Шрифт:
Интервал:
Закладка:
– Мир гибнет?
– Да.
– Кто разрушает его?
Короткое молчание.
– Можно сказать, что он был обречён на гибель в момент создания – как обречён на смерть каждый новорождённый. А то, что умирание пришлось именно на этот момент… Пожалуй, это заслуга чародеев. Всех сразу. В чародеях – и жизненная сила мира, в них и истощение его.
– И – никто конкретно?
– Сгущение воль…
– Можешь ли ты предотвратить гибель мира?

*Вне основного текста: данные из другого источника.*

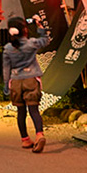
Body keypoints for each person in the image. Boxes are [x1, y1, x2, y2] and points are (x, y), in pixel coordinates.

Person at [3, 14, 51, 153]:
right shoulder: (31, 43)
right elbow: (45, 40)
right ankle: (39, 134)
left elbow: (6, 69)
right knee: (34, 110)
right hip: (31, 79)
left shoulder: (8, 48)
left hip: (16, 82)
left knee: (21, 112)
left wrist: (6, 86)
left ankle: (25, 140)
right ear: (25, 30)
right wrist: (39, 25)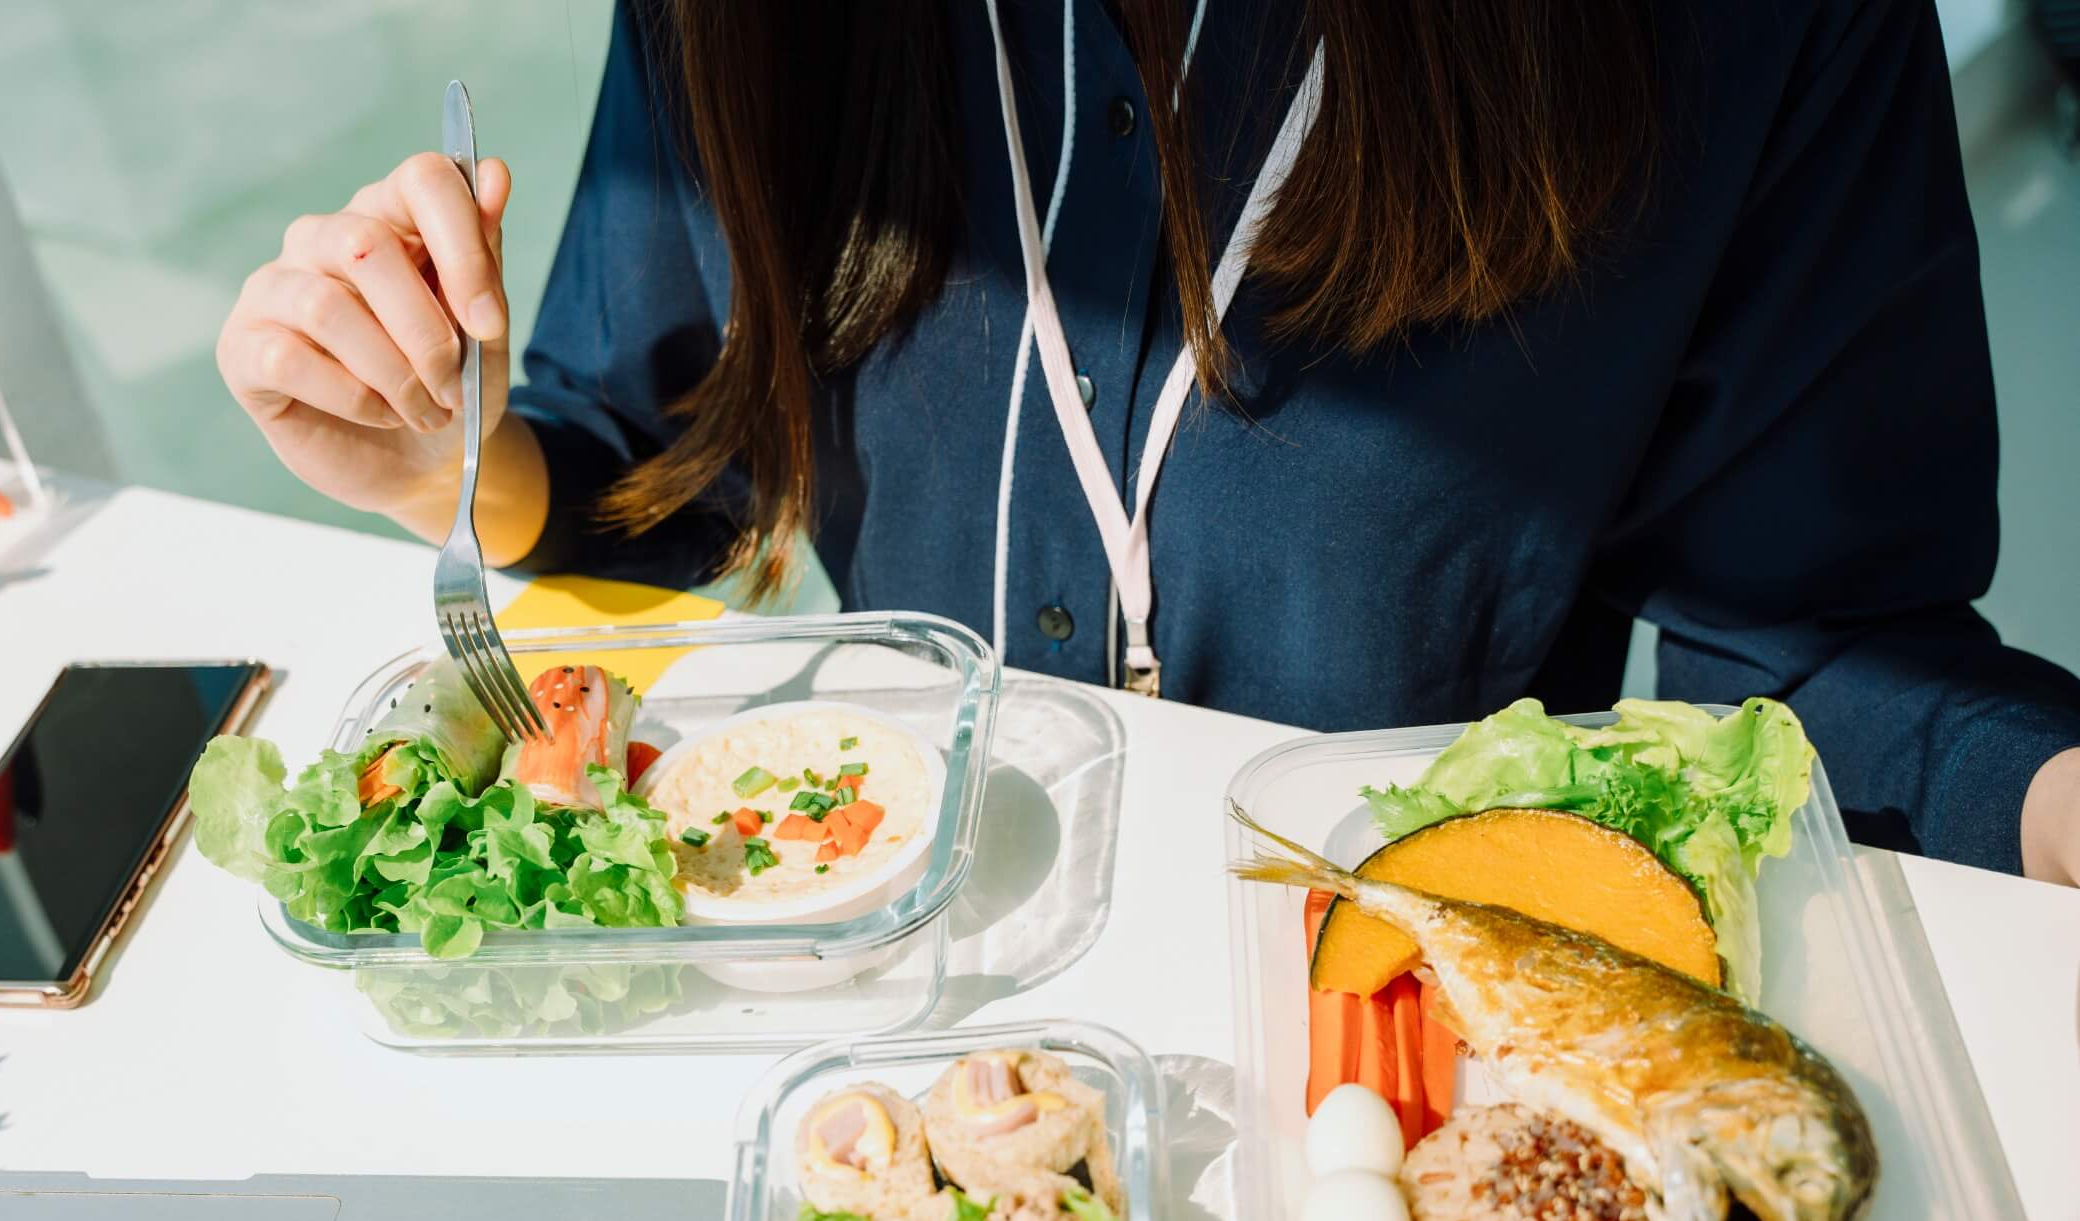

– Я не могу. Он существует во мне так же, как и я существую в нём. Ты не можешь поднять себя за волосы или приказать остановившемуся сердцу заработать вновь. Но это сможет сделать кто-то, кто рядом с тобой.
– С тобой рядом – я. Значит ли это, что мне по силам спасти мир?
– Нет. Хотя попытаться можешь и ты. Но шанс у тебя ничтожен.
– А кому по силам?
– Чародею, который достаточно силён, чтобы бросить вызов Авенезеру – и достаточно безрассуден…
Алая полоса вдруг протянулась по небу, накалилась до невозможности и стала медленно гаснуть.
– Что это?
– Мы помянули Авенезера. Он откликнулся.
– Вот как… Ты можешь назвать мне этого чародея?
– Возможно, это Арий, император.
Алексей помолчал.
– А теперь скажи мне, что я забыл спросить у тебя?
– Ты не спросил меня о себе самом. И ты не спросил меня о кесаревне.
– Да. Почему на лице мира не находится человека, посвящённого Белому Льву, если Домнин знакомил с ним десятки детей?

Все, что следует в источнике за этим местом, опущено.